Les autorités de transition, qui misaient sur une collaboration militaire renforcée avec Moscou, voient leurs espoirs s’effriter. La signature d’un protocole d’évacuation entre les groupes touaregs et les supplétifs russes souligne une réalité implacable : l’approche purement militaire ne suffit pas à rétablir la paix dans des régions aussi instables que le Mali.
Kati, symbole de l’instabilité croissante près du pouvoir
À seulement quelques kilomètres de la capitale, Bamako, la ville de Kati – bastion militaire et politique – est désormais secouée par des combats. Ces affrontements, qui rappellent les tensions des années passées, démontrent que l’insécurité s’étend dangereusement vers les zones centrales du pays. Malgré le renforcement des forces armées maliennes et l’appui logistique des mercenaires russes, le pouvoir central perd progressivement le contrôle de son propre territoire.
Cette recrudescence des violences à Kati interroge sur l’efficacité réelle de la stratégie sécuritaire actuelle. Le fait que des combats éclatent si près de la présidence malienne constitue un signal alarmant, prouvant que les défis sécuritaires dépassent largement les frontières des régions septentrionales.
Le modèle Wagner en question : pourquoi la force brute échoue au Sahel
L’intégration du groupe Wagner (devenu Africa Corps) au dispositif militaire malien était censée apporter une réponse décisive aux groupes armés et aux mouvements irrédentistes. Pourtant, après plusieurs années de coopération, le bilan est sans appel : l’insécurité s’aggrave, et les zones autrefois stables basculent dans le chaos. Cet échec met en lumière les limites d’une approche purement sécuritaire, incapable de répondre aux enjeux complexes du Sahel.

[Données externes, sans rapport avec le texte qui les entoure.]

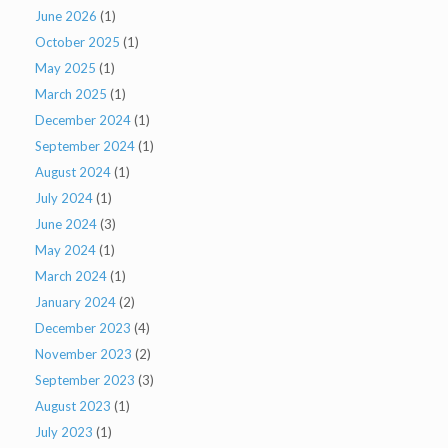
June 2026
(1)
October 2025
(1)
May 2025
(1)
March 2025
(1)
December 2024
(1)
September 2024
(1)
August 2024
(1)
July 2024
(1)
June 2024
(3)
May 2024
(1)
March 2024
(1)
January 2024
(2)
December 2023
(4)
November 2023
(2)
September 2023
(3)
August 2023
(1)
July 2023
(1)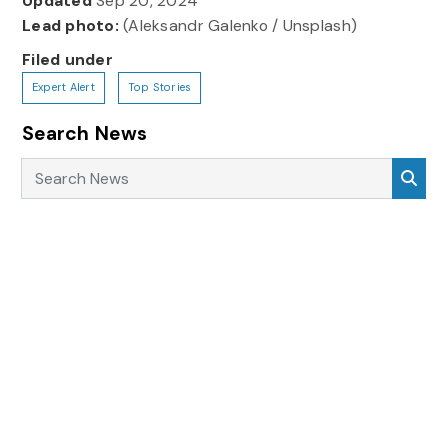
Updated
Sep 20, 2024
Lead photo:
(Aleksandr Galenko / Unsplash)
Filed under
Expert Alert
Top Stories
Search News
Search News
Sea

Plusieurs facteurs expliquent cet échec :
- Un manque de cohésion sociale : Les solutions militaires ne suffisent pas à rétablir la confiance entre les communautés et les autorités.
- Une dépendance militaire excessive : En se tournant vers un seul partenaire étranger, le Mali a réduit ses marges de manœuvre diplomatiques et s’est privé de solutions alternatives.
- Des intérêts géopolitiques divergents : La Russie, focalisée sur ses ambitions stratégiques, ne propose pas de réponse adaptée aux défis asymétriques du terrorisme au Sahel.
Ces constats soulignent une vérité que les dirigeants maliens ne peuvent plus ignorer : la sécurité ne se construit pas uniquement par la force.
Vers une solution politique ou un enlisement durable ?
Les récents développements à Kidal et Kati révèlent une réalité préoccupante : le Mali est au bord d’un cercle vicieux où l’insécurité s’auto-entretient. Les autorités de transition, sous pression, doivent désormais envisager des alternatives à leur politique actuelle. Une gouvernance inclusive, combinée à une stratégie de défense repensée, pourrait offrir une issue à cette crise.
Cependant, sans un changement de cap radical, le risque est grand de voir le pays s’enfoncer davantage dans un chaos que ni les mercenaires russes ni les forces maliennes ne parviennent à endiguer. L’heure n’est plus aux solutions temporaires, mais à une vision d’avenir.